Namun demikian, saya mengajak seluruh rakyat Indonesia, termasuk komunitas kesehatan,
dokter, IDI khususnya, sambil kita berjuang melawan hal-hal yang tidak benar pada tingkat
global, menegakkan keadilan dengan cara-cara yang tepat, marilah kita berusaha sendiri
dengan kemampuan sendiri, dengan tekad sendiri, yang saya katakan tadi, untuk mencari
solusi, mengubah keadaan, meningkatkan kesejahteraan kita. Dan oleh karena itu, menutup
pidato saya ini, saya menyampaikan tiga harapan dan ajakan kepada khususnya Ikatan Dokter
Indonesia dan umumnya keluarga besar jajaran kesehatan di negeri ini. Pertama, teruslah
menjalankan Trias Peran, yang tadi disampaikan oleh saudara Ketua Umum Pengurus Besar
IDI. Dokter sebagai agent of treatment, sebagai agent of social change, sebagai agent of
development. Jalankan, aplikasikan, laksanakan. Ini tepat sekali kalau visi kita Indonesia
Sehat dengan lingkungan yang sehat dan perilaku yang sehat. Peran itu, sebagai contohnya
agent of social change, dan agent of development, perlu betul dengan visi yang sama-sama
kita tetapkan. Itu yang pertama. Yang kedua, teruslah tingkatkan kepedulian, empati, dan
kesetiakawanan sosial terutama ketika negara kita juga mendapatkan dampak dari krisis yang
terjadi di tingkat dunia sekarang ini, terutama empati dan kesetiakawanan sosial saudara
dapat diarahkan kepada saudara-saudara kita yang tidak mampu dan saudara-saudara kita
yang mengalami musibah, misalnya musibah bencana. Turun langsung, bantu mereka
sebagaimana yang saudara laksanakan dewasa ini terutama dalam rangkaian Hari Bhakti
Dokter Indonesia. Kemudian yang ketiga dan yang terakhir teruslah meningkatkan
profesionalitas dan kapabilitas para dokter dan para tenaga kesehatan.

Saya setuju dengan mendiang dr. Wahidin Soedirohoesodo dan para pendahulu.

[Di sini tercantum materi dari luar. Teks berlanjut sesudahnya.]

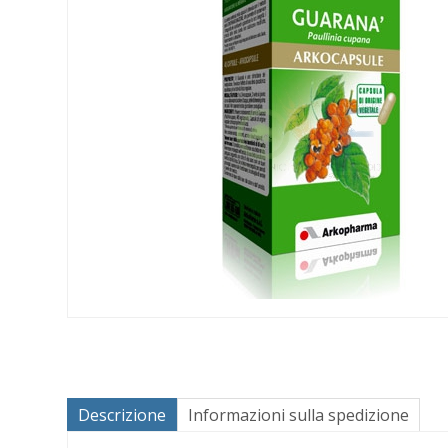
Descrizione
Informazioni sulla spedizione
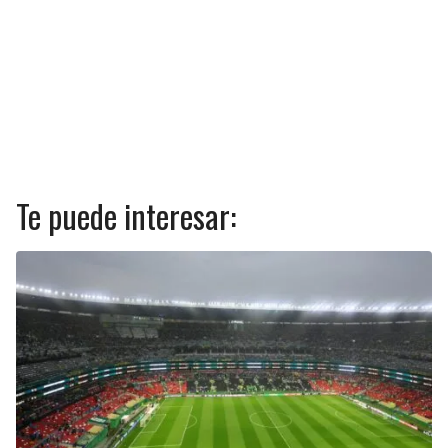
Te puede interesar:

Kita harus
setara dengan dokter dan tenaga kesehatan negara manapun. Kalau mereka bisa, ya kita bisa.
Saya ingin saudara-saudara memiliki profesionalitas, kapabilitas, keahlian yang sama dengan
mereka semua. Saya yakin bisa. Dan masih berkaitan dengan profesionalitas dan kapabilitas,
mengingat masyarakat kita berkembang, teknologi juga berkembang, termasuk information
technology. Tolong terus diaplikasikan, diterapkan kemajuan ilmu pengetahuan dan
teknologi, termasuk IT dalam dunia kedokteran dan dunia kesehatan masyarakat secara
umum. Itulah tiga hal yang saya harapkan dapat diwujudkan, dilakukan dan dicapai saudara-
saudara semua. Dan terakhir, dengan resmi saya mendukung 20 Mei menjadi Hari Bhakti
Dokter Indonesia.

Demikian saudara-saudara,

Selamat berjuang,

Tuhan beserta kita.

Wassalamu’alaikum Warahmatullahi Wabarakaatuh.